#### Texto de práctica:

________

Después está el movimiento revolucionario donde no faltan aquellos que atacan verbalmente el poder del capital. Esta gente causa una gran confusión, recurren a grandes frases pero no impresionan a nadie, mucho menos al capital, que los usa socarronamente para la parte más difícil de su espectáculo. En los momentos en que precisa un solista, hace salir a escena a uno de estos personajes. El resultado es penoso.
La verdad es que es necesario romper el mecanismo espectacular de la mercancía, entrando en el dominio del capital, en los centros de coordinación, en el núcleo mismo de la producción. Imagina qué maravillosa explosión de placer, qué gran salto creativo hacia delante, qué extraordinario objetivo “sin objetivo”.

________

#### Registros mostrados:
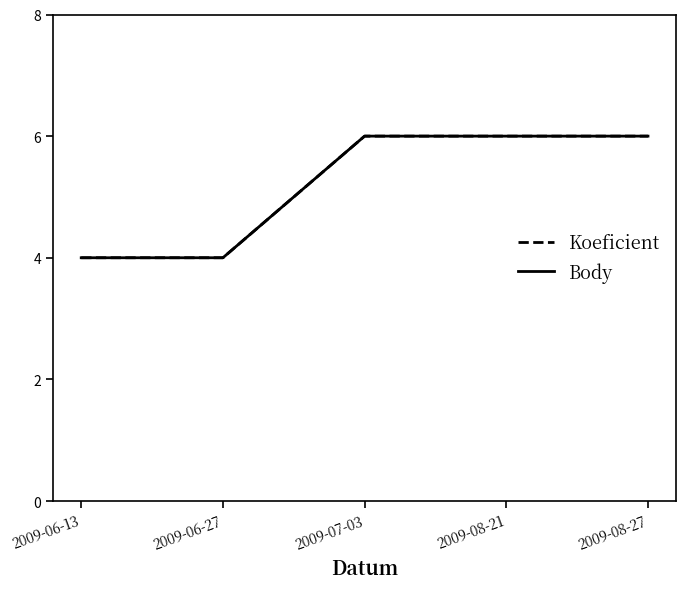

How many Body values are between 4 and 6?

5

________

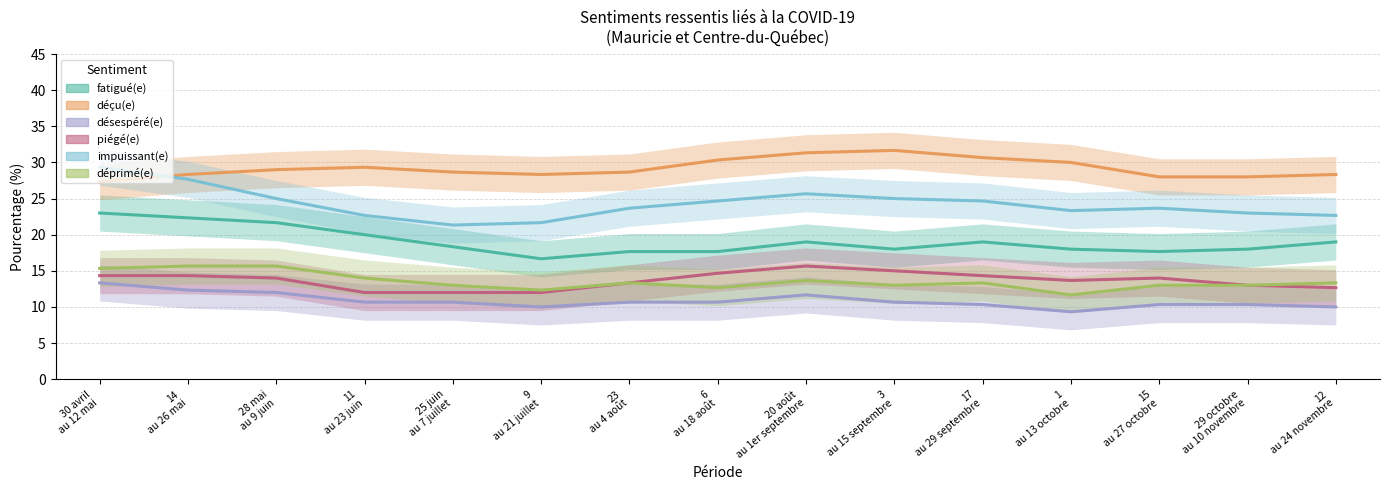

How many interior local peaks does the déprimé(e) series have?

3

________

#### Preguntas:
[1] Pasa al inglés esta oración del texto de práctica: “En los momentos en que precisa un solista, hace salir a escena a uno de estos personajes.”
[2] Resume en pocas líneas el párrafo del texto de práctica que empieza con “Después está el movimiento revolucionario”, sin perder sus datos principales.
[3] Copia del texto de práctica el trozo que va de “Después está el” a “resultado es penoso.”.

#### Respuestas esperadas:
[1] Whenever it needs a soloist, it brings one of these characters out on stage.

[2] En el movimiento revolucionario hay quienes atacan de palabra el poder del capital. Siembran confusión con grandes frases, pero no impresionan a nadie, y menos al capital. Este los usa con sorna en la parte más difícil de su espectáculo y los saca a escena cuando necesita un solista. El resultado es penoso.

[3]
Después está el movimiento revolucionario donde no faltan aquellos que atacan verbalmente el poder del capital. Esta gente causa una gran confusión, recurren a grandes frases pero no impresionan a nadie, mucho menos al capital, que los usa socarronamente para la parte más difícil de su espectáculo. En los momentos en que precisa un solista, hace salir a escena a uno de estos personajes. El resultado es penoso.